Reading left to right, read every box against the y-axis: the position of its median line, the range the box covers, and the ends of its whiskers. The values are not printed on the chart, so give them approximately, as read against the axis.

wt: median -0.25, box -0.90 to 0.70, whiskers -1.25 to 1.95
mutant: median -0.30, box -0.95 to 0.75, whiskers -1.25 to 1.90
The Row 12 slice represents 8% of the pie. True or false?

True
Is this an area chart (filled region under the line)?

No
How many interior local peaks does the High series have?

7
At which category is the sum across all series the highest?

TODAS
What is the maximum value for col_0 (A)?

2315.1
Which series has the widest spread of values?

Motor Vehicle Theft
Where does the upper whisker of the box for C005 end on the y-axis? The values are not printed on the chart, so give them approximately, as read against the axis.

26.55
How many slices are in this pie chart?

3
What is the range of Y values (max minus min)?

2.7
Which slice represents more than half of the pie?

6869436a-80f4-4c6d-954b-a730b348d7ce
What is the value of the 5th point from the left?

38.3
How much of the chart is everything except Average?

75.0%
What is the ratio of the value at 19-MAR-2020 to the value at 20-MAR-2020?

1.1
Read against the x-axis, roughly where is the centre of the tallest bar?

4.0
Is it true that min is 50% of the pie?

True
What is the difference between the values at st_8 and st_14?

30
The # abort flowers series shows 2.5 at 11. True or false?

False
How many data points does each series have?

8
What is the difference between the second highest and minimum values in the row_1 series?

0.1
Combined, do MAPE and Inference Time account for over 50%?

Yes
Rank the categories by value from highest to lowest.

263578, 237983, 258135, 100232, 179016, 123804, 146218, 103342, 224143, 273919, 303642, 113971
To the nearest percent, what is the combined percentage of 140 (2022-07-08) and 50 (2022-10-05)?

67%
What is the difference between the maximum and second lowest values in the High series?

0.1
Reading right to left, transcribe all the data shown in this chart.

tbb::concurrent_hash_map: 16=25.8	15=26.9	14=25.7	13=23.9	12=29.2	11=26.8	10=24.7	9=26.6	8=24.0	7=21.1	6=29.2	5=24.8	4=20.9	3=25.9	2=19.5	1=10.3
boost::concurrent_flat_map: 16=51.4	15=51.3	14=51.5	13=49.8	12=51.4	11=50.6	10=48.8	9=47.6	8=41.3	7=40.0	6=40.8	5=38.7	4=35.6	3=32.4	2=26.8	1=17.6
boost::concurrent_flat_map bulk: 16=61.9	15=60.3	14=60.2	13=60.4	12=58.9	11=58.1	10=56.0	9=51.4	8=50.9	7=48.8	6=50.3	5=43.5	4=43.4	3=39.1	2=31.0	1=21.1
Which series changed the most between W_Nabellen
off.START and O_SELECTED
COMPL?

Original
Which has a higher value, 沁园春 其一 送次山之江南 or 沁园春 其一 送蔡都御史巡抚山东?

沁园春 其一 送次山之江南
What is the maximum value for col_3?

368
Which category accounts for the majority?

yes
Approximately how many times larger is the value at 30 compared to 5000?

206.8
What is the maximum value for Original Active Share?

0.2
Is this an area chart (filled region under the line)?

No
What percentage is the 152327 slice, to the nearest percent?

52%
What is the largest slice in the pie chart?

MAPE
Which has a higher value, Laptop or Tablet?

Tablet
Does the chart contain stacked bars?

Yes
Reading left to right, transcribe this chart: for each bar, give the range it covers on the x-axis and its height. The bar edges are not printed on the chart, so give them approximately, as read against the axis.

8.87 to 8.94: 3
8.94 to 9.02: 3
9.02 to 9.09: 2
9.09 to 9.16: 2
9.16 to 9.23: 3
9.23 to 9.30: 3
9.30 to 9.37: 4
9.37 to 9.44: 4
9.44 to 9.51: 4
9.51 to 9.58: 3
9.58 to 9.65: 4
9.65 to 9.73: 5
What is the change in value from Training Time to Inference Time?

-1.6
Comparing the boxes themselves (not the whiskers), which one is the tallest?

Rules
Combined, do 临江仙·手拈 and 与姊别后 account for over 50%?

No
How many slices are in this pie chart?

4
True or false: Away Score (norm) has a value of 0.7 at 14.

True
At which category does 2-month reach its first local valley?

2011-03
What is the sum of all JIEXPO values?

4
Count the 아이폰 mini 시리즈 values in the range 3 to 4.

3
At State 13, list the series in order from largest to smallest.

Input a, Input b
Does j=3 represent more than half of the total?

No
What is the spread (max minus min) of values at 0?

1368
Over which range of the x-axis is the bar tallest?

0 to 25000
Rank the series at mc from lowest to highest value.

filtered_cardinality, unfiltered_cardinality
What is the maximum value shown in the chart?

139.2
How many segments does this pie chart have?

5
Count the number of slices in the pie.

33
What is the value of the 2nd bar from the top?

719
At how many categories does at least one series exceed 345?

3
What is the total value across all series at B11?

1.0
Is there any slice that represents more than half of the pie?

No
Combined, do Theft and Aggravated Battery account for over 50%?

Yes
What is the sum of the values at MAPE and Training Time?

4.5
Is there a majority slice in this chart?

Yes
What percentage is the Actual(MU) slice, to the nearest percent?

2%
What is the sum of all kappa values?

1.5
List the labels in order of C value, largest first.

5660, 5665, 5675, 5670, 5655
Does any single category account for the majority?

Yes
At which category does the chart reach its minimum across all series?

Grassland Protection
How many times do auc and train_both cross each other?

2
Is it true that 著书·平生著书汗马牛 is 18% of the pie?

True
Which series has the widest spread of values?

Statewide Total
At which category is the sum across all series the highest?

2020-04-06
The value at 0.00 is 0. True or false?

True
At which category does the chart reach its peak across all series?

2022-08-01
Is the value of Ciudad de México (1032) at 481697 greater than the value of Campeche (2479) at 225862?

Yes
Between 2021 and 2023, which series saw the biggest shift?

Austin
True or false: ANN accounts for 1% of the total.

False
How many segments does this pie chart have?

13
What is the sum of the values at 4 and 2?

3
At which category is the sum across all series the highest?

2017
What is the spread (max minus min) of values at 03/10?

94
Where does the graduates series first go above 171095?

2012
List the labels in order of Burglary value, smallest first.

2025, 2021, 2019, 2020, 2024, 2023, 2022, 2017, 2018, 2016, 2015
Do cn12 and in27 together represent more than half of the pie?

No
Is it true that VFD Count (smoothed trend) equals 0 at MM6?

#### DIRECTIONS FOR THIS TASK:
Print all of the items above word for word, keeping each one's answer with it and leaving nothing out.

#### SOLUTION FOR THIS TASK:
Reading left to right, read every box against the y-axis: the position of its median line, the range the box covers, and the ends of its whiskers. The values are not printed on the chart, so give them approximately, as read against the axis.

wt: median -0.25, box -0.90 to 0.70, whiskers -1.25 to 1.95
mutant: median -0.30, box -0.95 to 0.75, whiskers -1.25 to 1.90
The Row 12 slice represents 8% of the pie. True or false?

True
Is this an area chart (filled region under the line)?

No
How many interior local peaks does the High series have?

7
At which category is the sum across all series the highest?

TODAS
What is the maximum value for col_0 (A)?

2315.1
Which series has the widest spread of values?

Motor Vehicle Theft
Where does the upper whisker of the box for C005 end on the y-axis? The values are not printed on the chart, so give them approximately, as read against the axis.

26.55
How many slices are in this pie chart?

3
What is the range of Y values (max minus min)?

2.7
Which slice represents more than half of the pie?

6869436a-80f4-4c6d-954b-a730b348d7ce
What is the value of the 5th point from the left?

38.3
How much of the chart is everything except Average?

75.0%
What is the ratio of the value at 19-MAR-2020 to the value at 20-MAR-2020?

1.1
Read against the x-axis, roughly where is the centre of the tallest bar?

4.0
Is it true that min is 50% of the pie?

True
What is the difference between the values at st_8 and st_14?

30
The # abort flowers series shows 2.5 at 11. True or false?

False
How many data points does each series have?

8
What is the difference between the second highest and minimum values in the row_1 series?

0.1
Combined, do MAPE and Inference Time account for over 50%?

Yes
Rank the categories by value from highest to lowest.

263578, 237983, 258135, 100232, 179016, 123804, 146218, 103342, 224143, 273919, 303642, 113971
To the nearest percent, what is the combined percentage of 140 (2022-07-08) and 50 (2022-10-05)?

67%
What is the difference between the maximum and second lowest values in the High series?

0.1
Reading right to left, transcribe all the data shown in this chart.

tbb::concurrent_hash_map: 16=25.8	15=26.9	14=25.7	13=23.9	12=29.2	11=26.8	10=24.7	9=26.6	8=24.0	7=21.1	6=29.2	5=24.8	4=20.9	3=25.9	2=19.5	1=10.3
boost::concurrent_flat_map: 16=51.4	15=51.3	14=51.5	13=49.8	12=51.4	11=50.6	10=48.8	9=47.6	8=41.3	7=40.0	6=40.8	5=38.7	4=35.6	3=32.4	2=26.8	1=17.6
boost::concurrent_flat_map bulk: 16=61.9	15=60.3	14=60.2	13=60.4	12=58.9	11=58.1	10=56.0	9=51.4	8=50.9	7=48.8	6=50.3	5=43.5	4=43.4	3=39.1	2=31.0	1=21.1
Which series changed the most between W_Nabellen
off.START and O_SELECTED
COMPL?

Original
Which has a higher value, 沁园春 其一 送次山之江南 or 沁园春 其一 送蔡都御史巡抚山东?

沁园春 其一 送次山之江南
What is the maximum value for col_3?

368
Which category accounts for the majority?

yes
Approximately how many times larger is the value at 30 compared to 5000?

206.8
What is the maximum value for Original Active Share?

0.2
Is this an area chart (filled region under the line)?

No
What percentage is the 152327 slice, to the nearest percent?

52%
What is the largest slice in the pie chart?

MAPE
Which has a higher value, Laptop or Tablet?

Tablet
Does the chart contain stacked bars?

Yes
Reading left to right, transcribe this chart: for each bar, give the range it covers on the x-axis and its height. The bar edges are not printed on the chart, so give them approximately, as read against the axis.

8.87 to 8.94: 3
8.94 to 9.02: 3
9.02 to 9.09: 2
9.09 to 9.16: 2
9.16 to 9.23: 3
9.23 to 9.30: 3
9.30 to 9.37: 4
9.37 to 9.44: 4
9.44 to 9.51: 4
9.51 to 9.58: 3
9.58 to 9.65: 4
9.65 to 9.73: 5
What is the change in value from Training Time to Inference Time?

-1.6
Comparing the boxes themselves (not the whiskers), which one is the tallest?

Rules
Combined, do 临江仙·手拈 and 与姊别后 account for over 50%?

No
How many slices are in this pie chart?

4
True or false: Away Score (norm) has a value of 0.7 at 14.

True
At which category does 2-month reach its first local valley?

2011-03
What is the sum of all JIEXPO values?

4
Count the 아이폰 mini 시리즈 values in the range 3 to 4.

3
At State 13, list the series in order from largest to smallest.

Input a, Input b
Does j=3 represent more than half of the total?

No
What is the spread (max minus min) of values at 0?

1368
Over which range of the x-axis is the bar tallest?

0 to 25000
Rank the series at mc from lowest to highest value.

filtered_cardinality, unfiltered_cardinality
What is the maximum value shown in the chart?

139.2
How many segments does this pie chart have?

5
Count the number of slices in the pie.

33
What is the value of the 2nd bar from the top?

719
At how many categories does at least one series exceed 345?

3
What is the total value across all series at B11?

1.0
Is there any slice that represents more than half of the pie?

No
Combined, do Theft and Aggravated Battery account for over 50%?

Yes
What is the sum of the values at MAPE and Training Time?

4.5
Is there a majority slice in this chart?

Yes
What percentage is the Actual(MU) slice, to the nearest percent?

2%
What is the sum of all kappa values?

1.5
List the labels in order of C value, largest first.

5660, 5665, 5675, 5670, 5655
Does any single category account for the majority?

Yes
At which category does the chart reach its minimum across all series?

Grassland Protection
How many times do auc and train_both cross each other?

2
Is it true that 著书·平生著书汗马牛 is 18% of the pie?

True
Which series has the widest spread of values?

Statewide Total
At which category is the sum across all series the highest?

2020-04-06
The value at 0.00 is 0. True or false?

True
At which category does the chart reach its peak across all series?

2022-08-01
Is the value of Ciudad de México (1032) at 481697 greater than the value of Campeche (2479) at 225862?

Yes
Between 2021 and 2023, which series saw the biggest shift?

Austin
True or false: ANN accounts for 1% of the total.

False
How many segments does this pie chart have?

13
What is the sum of the values at 4 and 2?

3
At which category is the sum across all series the highest?

2017
What is the spread (max minus min) of values at 03/10?

94
Where does the graduates series first go above 171095?

2012
List the labels in order of Burglary value, smallest first.

2025, 2021, 2019, 2020, 2024, 2023, 2022, 2017, 2018, 2016, 2015
Do cn12 and in27 together represent more than half of the pie?

No
Is it true that VFD Count (smoothed trend) equals 0 at MM6?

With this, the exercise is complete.